En los recreos, comiendo una palmera de coco, que nos gustaba más que la de chocolate, en la terrazuca del bar o dentro cuando hacía malo, mientras los otros jugaban al póquer. Cuando nos quedábamos los dos de defensa echando un partido o cuando él jugaba de defensa y yo de delantero, o al revés, él alante y yo atrás, mientras los otros se escornaban por meter un gol. En clase, atendiendo para entender mejor. Rezagándonos del grupo cuando salíamos de vinos por San Luis, por Peña Herbosa, por El Río o por El Carmen (todavía no lo llamábamos El Sol), mientras los otros se mamaban.
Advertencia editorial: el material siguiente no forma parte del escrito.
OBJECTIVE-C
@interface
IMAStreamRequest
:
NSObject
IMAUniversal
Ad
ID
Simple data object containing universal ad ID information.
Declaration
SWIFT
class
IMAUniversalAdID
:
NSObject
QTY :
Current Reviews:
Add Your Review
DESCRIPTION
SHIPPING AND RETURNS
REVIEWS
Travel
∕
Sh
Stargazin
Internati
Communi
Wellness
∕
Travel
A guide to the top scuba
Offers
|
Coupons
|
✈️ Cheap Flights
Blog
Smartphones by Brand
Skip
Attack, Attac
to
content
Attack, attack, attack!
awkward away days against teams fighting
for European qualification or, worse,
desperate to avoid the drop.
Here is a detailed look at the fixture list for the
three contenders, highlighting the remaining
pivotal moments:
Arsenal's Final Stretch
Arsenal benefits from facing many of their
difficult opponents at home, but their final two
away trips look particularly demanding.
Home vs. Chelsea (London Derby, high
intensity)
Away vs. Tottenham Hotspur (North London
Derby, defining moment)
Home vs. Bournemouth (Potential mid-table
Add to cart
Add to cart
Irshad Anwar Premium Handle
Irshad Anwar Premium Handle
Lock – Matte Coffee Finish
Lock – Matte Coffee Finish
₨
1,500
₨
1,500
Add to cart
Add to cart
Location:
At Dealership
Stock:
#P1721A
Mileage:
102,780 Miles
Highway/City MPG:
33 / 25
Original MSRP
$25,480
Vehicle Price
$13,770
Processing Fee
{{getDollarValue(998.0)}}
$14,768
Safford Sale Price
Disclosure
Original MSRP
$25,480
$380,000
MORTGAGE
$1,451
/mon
Cuando salíamos solos y no nos movíamos del mismo bar porque para qué. Cuando dejamos el instituto y empezamos la misma carrera, mientras los otros estudiaban para hacerse ricos (espero que les haya ido bien). Otra vez en clase y en la puerta, durante los descansos (ya no los llamábamos recreos), mientras los otros echaban un piti. Acompañándome él a casa. Acompañándole yo hasta un poco más arriba. Volviendo a acompañarme él de nuevo hasta mi casa, mientras los otros se quedaban repantingados en la suya viendo la última telenovela juvenil de moda. Echando una partida al Cadillac Dinosaur (aquí no nos podíamos desconcentrar, lo reconozco). Echando otra, que todavía nos quedan veinticinco pesetas. Por correo cuando él en Inglaterra, mientras otros escribían a la novia. Por correo cuando yo en Portugal, mientras otros escribían también a su novia. Desde Madrid, de nuevo en Santander, de nuevo los paseos hasta El Sardinero, que la ciudad se nos ha quedado corta, de vinos a cervezas, que el dolor de cabeza es muy malo, saliendo los jueves que se está más tranquilo, en la biblioteca..., mientras los otros hacían su vida y nosotros la nuestra. Han sido horas y horas, año tras año, charlando con el Veceru sobre el montañés.
Ninguna conclusión.
Por el mero placer de charlar.
Con él, más que suficiente.
Que nadie se atreva a quitarnos lo bailado.